Objetivo do exercício: Transcreva do texto sobre a votação do aborto na Argentina a passagem entre “De acordo com” e “para o Senado.”, inclusive.

---- Trecho selecionado

Após aprovação na Câmara dos Deputados, líderes de bancadas da Argentina acreditam que será rápida a votação no Senado do projeto de lei de legalização do aborto no país.

Agência Brasil

No último dia 14 de junho, a Câmara dos Deputados da Argentina aprovou por 129 votos a favor, 125 contra e 1 abstenção o projeto de lei que descriminaliza o aborto, em uma sessão histórica que durou cerca de 22 horas e meia.

De acordo com o projeto, o aborto poderá ser feito até 14 semanas de gestação. Depois deste prazo, a interrupção da gravidez só poderá ser realizada em casos de estupro, se representar um risco para a vida e a saúde da mãe e também se o feto tiver alguma malformação “incompatível com a vida extrauterina”.

A votação terminou com aplausos dos deputados que defendiam a interrupção voluntária da gravidez.

O texto segue agora para o Senado.

Lado de fora

Terminada a votação, do lado de fora do Congresso, mulheres, em sua maioria jovens, se abraçaram e choraram com o resultado.

Marita Perez conta que passou a noite inteira dormindo com três amigas em uma barraca e disse que não esperava a aprovação. “Até o último momento achava que não íamos conseguir”, disse a jovem. Segundo ela, as manifestações vão continuar. “O desafio agora é convencer os senadores que são mais conservadores a votar pela descriminalização do aborto”, completou.

Números

Segundo as estimativas, 500 mil abortos clandestinos são feitos todos os anos na Argentina. Cerca de 60 mil resultam em complicações e hospitalizações. E muitas mulheres – a maioria pobres ou do interior – morrem por causa de abortos mal feitos.

--------
---- Dados apresentados

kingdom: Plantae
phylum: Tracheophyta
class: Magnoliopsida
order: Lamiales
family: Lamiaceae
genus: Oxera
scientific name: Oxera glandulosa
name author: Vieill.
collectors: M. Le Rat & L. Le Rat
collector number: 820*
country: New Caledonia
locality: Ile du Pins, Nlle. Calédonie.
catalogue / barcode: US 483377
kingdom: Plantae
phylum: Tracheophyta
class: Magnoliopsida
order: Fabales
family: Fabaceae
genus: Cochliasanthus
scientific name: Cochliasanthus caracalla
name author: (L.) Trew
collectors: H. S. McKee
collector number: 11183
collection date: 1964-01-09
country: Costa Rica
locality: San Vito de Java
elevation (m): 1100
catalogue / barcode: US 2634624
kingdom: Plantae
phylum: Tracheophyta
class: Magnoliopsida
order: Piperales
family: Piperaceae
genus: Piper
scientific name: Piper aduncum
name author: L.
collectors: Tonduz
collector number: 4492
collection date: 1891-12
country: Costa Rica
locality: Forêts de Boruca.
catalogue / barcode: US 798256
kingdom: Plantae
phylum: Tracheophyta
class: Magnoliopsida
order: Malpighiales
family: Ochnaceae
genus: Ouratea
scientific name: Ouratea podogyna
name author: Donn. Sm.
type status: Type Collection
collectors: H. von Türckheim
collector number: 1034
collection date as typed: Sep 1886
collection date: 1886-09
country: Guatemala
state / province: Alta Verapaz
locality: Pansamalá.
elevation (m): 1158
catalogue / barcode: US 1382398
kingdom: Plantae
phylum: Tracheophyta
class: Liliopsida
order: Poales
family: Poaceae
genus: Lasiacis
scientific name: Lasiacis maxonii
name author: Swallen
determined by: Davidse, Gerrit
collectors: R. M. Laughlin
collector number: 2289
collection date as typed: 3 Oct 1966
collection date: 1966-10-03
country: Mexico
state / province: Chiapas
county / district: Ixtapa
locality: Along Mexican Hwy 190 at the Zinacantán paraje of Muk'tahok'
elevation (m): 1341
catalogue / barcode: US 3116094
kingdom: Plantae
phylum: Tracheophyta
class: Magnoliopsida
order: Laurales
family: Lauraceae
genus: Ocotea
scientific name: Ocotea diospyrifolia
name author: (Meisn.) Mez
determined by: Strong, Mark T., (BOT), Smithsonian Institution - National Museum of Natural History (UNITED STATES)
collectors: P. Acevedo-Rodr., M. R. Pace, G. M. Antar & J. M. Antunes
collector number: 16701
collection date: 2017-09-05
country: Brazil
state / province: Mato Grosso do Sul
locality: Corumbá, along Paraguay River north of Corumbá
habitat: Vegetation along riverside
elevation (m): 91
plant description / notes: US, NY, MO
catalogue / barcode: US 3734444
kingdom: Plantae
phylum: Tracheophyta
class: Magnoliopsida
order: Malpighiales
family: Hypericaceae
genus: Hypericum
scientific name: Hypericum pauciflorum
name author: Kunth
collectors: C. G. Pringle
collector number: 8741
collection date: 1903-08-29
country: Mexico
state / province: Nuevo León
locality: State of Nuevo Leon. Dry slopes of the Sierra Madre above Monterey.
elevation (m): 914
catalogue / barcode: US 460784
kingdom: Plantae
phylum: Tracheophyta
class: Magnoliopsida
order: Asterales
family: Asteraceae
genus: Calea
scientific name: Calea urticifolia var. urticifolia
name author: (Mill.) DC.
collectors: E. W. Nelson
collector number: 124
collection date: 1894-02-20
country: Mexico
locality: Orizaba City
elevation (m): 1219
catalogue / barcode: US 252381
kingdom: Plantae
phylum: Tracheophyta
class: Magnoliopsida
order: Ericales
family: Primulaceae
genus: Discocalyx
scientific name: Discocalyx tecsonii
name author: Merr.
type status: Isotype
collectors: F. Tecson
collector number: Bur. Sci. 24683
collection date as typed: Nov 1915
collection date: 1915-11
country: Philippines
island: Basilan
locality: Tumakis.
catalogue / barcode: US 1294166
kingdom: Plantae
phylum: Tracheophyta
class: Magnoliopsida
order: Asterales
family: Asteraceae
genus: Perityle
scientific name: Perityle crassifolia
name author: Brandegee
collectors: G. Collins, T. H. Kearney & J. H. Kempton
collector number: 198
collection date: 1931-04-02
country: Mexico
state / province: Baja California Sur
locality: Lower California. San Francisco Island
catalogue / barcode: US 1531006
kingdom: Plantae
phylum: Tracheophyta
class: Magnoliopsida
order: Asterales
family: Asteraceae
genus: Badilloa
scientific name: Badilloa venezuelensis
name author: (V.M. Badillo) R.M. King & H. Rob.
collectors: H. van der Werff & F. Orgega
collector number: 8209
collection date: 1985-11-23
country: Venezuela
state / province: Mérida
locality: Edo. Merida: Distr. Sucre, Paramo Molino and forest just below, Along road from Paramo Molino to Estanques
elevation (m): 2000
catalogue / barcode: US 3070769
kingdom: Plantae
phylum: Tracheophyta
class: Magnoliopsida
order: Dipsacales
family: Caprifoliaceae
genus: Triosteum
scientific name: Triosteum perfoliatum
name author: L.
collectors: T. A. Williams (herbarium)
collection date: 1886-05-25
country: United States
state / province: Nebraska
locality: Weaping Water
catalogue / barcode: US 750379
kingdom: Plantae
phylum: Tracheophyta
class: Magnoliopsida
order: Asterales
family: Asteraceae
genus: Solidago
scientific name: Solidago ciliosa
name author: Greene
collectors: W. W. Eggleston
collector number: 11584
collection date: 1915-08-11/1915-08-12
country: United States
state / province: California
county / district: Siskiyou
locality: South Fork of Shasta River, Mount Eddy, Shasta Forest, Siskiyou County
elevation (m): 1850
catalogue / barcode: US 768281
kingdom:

--------

Resolução do problema:
De acordo com o projeto, o aborto poderá ser feito até 14 semanas de gestação. Depois deste prazo, a interrupção da gravidez só poderá ser realizada em casos de estupro, se representar um risco para a vida e a saúde da mãe e também se o feto tiver alguma malformação “incompatível com a vida extrauterina”.

A votação terminou com aplausos dos deputados que defendiam a interrupção voluntária da gravidez.

O texto segue agora para o Senado.